Philippines President describes Obama in vulgar Terms

Vientiane, Laos: President Barack Obama cancelled his meeting with Philippines President Rodrigo Duterte, after Duterte described him as a “son of a bitch.”

Later, Philippine President Rodrigo Duterte expressed regret on his obscene comment on President Obama.

Duterte known for his controveersial remarks and his campaign against illegal drugs in which thousands of people have died, described Obama in vulgar terms to reporters on Monday, ahead of the planned meeting in Laos, where South Asian leaders are meeting for annual summits.

Obama learned at a news conference said he had told his aides to speak with Philippine officials “to find out is this, in fact, a time where we can have some constructive, productive conversations,” leaving little doubt that the meeting would not proceed as planned.

Obama arrived in Vientiane on Monday, for the first visit by a sitting US president to Laos. He was set to give an address on the importance he has placed on Southeast Asia in his foreign and economic policy during his two terms in office, setting the stage for three days of meetings with regional leaders.

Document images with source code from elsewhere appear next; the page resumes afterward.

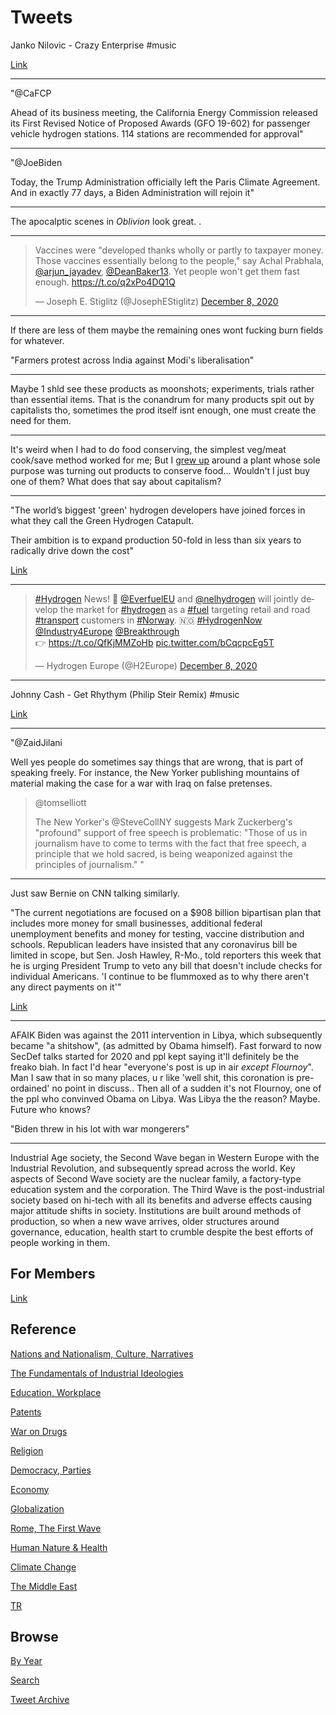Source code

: # Tweets

Janko Nilovic - Crazy Enterprise \#music

[Link](https://youtu.be/QIskvCnSBE4)

---

"@CaFCP

Ahead of its business meeting, the California Energy Commission
released its First Revised Notice of Proposed Awards (GFO 19-602) for
passenger vehicle hydrogen stations. 114 stations are recommended for
approval"

---

"@JoeBiden

Today, the Trump Administration officially left the Paris Climate
Agreement. And in exactly 77 days, a Biden Administration will rejoin
it"

---

The apocalptic scenes in *Oblivion* look great. . 

---

<blockquote class="twitter-tweet"><p lang="en" dir="ltr">Vaccines were &quot;developed thanks wholly or partly to taxpayer money. Those vaccines essentially belong to the people,&quot; say Achal Prabhala, <a href="https://twitter.com/arjun_jayadev?ref_src=twsrc%5Etfw">@arjun_jayadev</a>, <a href="https://twitter.com/DeanBaker13?ref_src=twsrc%5Etfw">@DeanBaker13</a>. Yet people won&#39;t get them fast enough. <a href="https://t.co/q2xPo4DQ1Q">https://t.co/q2xPo4DQ1Q</a></p>&mdash; Joseph E. Stiglitz (@JosephEStiglitz) <a href="https://twitter.com/JosephEStiglitz/status/1336333740386078728?ref_src=twsrc%5Etfw">December 8, 2020</a></blockquote> <script async src="https://platform.twitter.com/widgets.js" charset="utf-8"></script>

---

If there are less of them maybe the remaining ones wont fucking burn
fields for whatever.

"Farmers protest across India against Modi's liberalisation"

---

Maybe 1 shld see these products as moonshots; experiments, trials
rather than essential items. That is the conandrum for many products
spit out by capitalists tho, sometimes the prod itself isnt enough,
one must create the need for them. 

---

It's weird when I had to do food conserving, the simplest veg/meat
cook/save method worked for me; But I [grew up](2011/08/living-in-factory.md)
around a plant whose sole purpose was turning out products to conserve food...
Wouldn't I just buy one of them? What does that say about capitalism? 

---

"The world’s biggest 'green' hydrogen developers have joined forces in
what they call the Green Hydrogen Catapult.

Their ambition is to expand production 50-fold in less than six years
to radically drive down the cost"

[Link](https://www.bbc.co.uk/news/amp/business-55218573)

---

<blockquote class="twitter-tweet"><p lang="en" dir="ltr"><a href="https://twitter.com/hashtag/Hydrogen?src=hash&amp;ref_src=twsrc%5Etfw">#Hydrogen</a> News! 📰 <a href="https://twitter.com/EverfuelEU?ref_src=twsrc%5Etfw">@EverfuelEU</a> and <a href="https://twitter.com/nelhydrogen?ref_src=twsrc%5Etfw">@nelhydrogen</a> will jointly develop the market for <a href="https://twitter.com/hashtag/hydrogen?src=hash&amp;ref_src=twsrc%5Etfw">#hydrogen</a> as a <a href="https://twitter.com/hashtag/fuel?src=hash&amp;ref_src=twsrc%5Etfw">#fuel</a> targeting retail and road <a href="https://twitter.com/hashtag/transport?src=hash&amp;ref_src=twsrc%5Etfw">#transport</a> customers in <a href="https://twitter.com/hashtag/Norway?src=hash&amp;ref_src=twsrc%5Etfw">#Norway</a>. 🇳🇴 <a href="https://twitter.com/hashtag/HydrogenNow?src=hash&amp;ref_src=twsrc%5Etfw">#HydrogenNow</a> <a href="https://twitter.com/Industry4Europe?ref_src=twsrc%5Etfw">@Industry4Europe</a> <a href="https://twitter.com/Breakthrough?ref_src=twsrc%5Etfw">@Breakthrough</a> <br>👉 <a href="https://t.co/QfKjMMZoHb">https://t.co/QfKjMMZoHb</a> <a href="https://t.co/bCqcpcEg5T">pic.twitter.com/bCqcpcEg5T</a></p>&mdash; Hydrogen Europe (@H2Europe) <a href="https://twitter.com/H2Europe/status/1336218968231559168?ref_src=twsrc%5Etfw">December 8, 2020</a></blockquote> <script async src="https://platform.twitter.com/widgets.js" charset="utf-8"></script>

---

Johnny Cash - Get Rhythym (Philip Steir Remix) \#music

[Link](https://youtu.be/UDv5C2Lyi3E)

---

"@ZaidJilani

Well yes people do sometimes say things that are wrong, that is part
of speaking freely. For instance, the New Yorker publishing mountains
of material making the case for a war with Iraq on false pretenses.

>@tomselliott
>
>The New Yorker's @SteveCollNY suggests Mark Zuckerberg's "profound"
>support of free speech is problematic: "Those of us in journalism have
>to come to terms with the fact that free speech, a principle that we
>hold sacred, is being weaponized against the principles of
>journalism."
"

---

Just saw Bernie on CNN talking similarly.


"The current negotiations are focused on a $908 billion bipartisan plan
that includes more money for small businesses, additional federal
unemployment benefits and money for testing, vaccine distribution and
schools. Republican leaders have insisted that any coronavirus bill be
limited in scope, but Sen. Josh Hawley, R-Mo., told reporters this
week that he is urging President Trump to veto any bill that doesn't
include checks for individual Americans. 'I continue to be flummoxed
as to why there aren't any direct payments on it'"

[Link](https://www.npr.org/sections/coronavirus-live-updates/2020/12/08/944199072/democrats-and-some-republicans-push-to-add-stimulus-checks-to-covid-19-relief-bi)

---

AFAIK Biden was against the 2011 intervention in Libya, which
subsequently became "a shitshow", (as admitted by Obama himself). Fast
forward to now SecDef talks started for 2020 and ppl kept saying it'll
definitely be the freako biah. In fact I'd hear "everyone's post is up
in air *except Flournoy*". Man I saw that in so many places, u r like
'well shit, this coronation is pre-ordained' no point in
discuss.. Then all of a sudden it's not Flournoy, one of the ppl who
convinved Obama on Libya. Was Libya the the reason? Maybe. Future who
knows? 

"Biden threw in his lot with war mongerers"

---

Industrial Age society, the Second Wave began in Western Europe with
the Industrial Revolution, and subsequently spread across the
world. Key aspects of Second Wave society are the nuclear family, a
factory-type education system and the corporation. The Third Wave is
the post-industrial society based on hi-tech with all its benefits and
adverse effects causing major attitude shifts in society. Institutions
are built around methods of production, so when a new wave arrives,
older structures around governance, education, health start to crumble
despite the best efforts of people working in them.

## For Members

[Link](https://thirdwave-members.herokuapp.com)

## Reference

[Nations and Nationalism, Culture, Narratives](/2013/02/nations-and-nationalism.md)

[The Fundamentals of Industrial Ideologies](/2011/04/fundamentals-of-industrial-ideologies.md)

[Education, Workplace](2017/09/education-workplace.md)

[Patents](/2018/09/patents.md)

[War on Drugs](/2019/11/war-on-drugs.md)

[Religion](/2015/04/god-religion.md)

[Democracy, Parties](/2016/11/democracy.md)

[Economy](/2018/05/economy.md)

[Globalization](/2018/09/globalization.md)

[Rome, The First Wave](/2017/12/rome.md)

[Human Nature & Health](/2020/07/human-nature.md)

[Climate Change](/2018/12/climate.md)

[The Middle East](/2019/07/middleeast.md)

[TR](../tr)

## Browse

[By Year](years.md)

[Search](search.html)

[Tweet Archive](/tweets/README.md)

Duterte who won the presidency in May as he  promised to suppress crime and wipe out drugs and drug dealers, and a wave of extrajudicial killings has followed. Earlier, on Monday Duterte said it would be “rude” for Obama to raise the human rights issue, and told such a conversation would prompt him to curse at Obama, using a Filipino phrase for “son of a bitch.”

“Plenty will be killed until the last pusher is out of the streets. Until the (last) drug manufacturer is killed we will continue,” he said.

It’s not the first time Duterte has cursed at a world leader. He called Pope Francis a “son of a whore” in May, and called U.S. Ambassador Philip Goldberg a “gay son of a whore.”

On Monday, Obama said he recognized the importance of fighting the drug trade but insisted it must be done under the rule of law.

Duterte’s statement on Tuesday in Laos struck a much more conciliatory tone, saying both sides would hold face-to-face talks “at a later date”.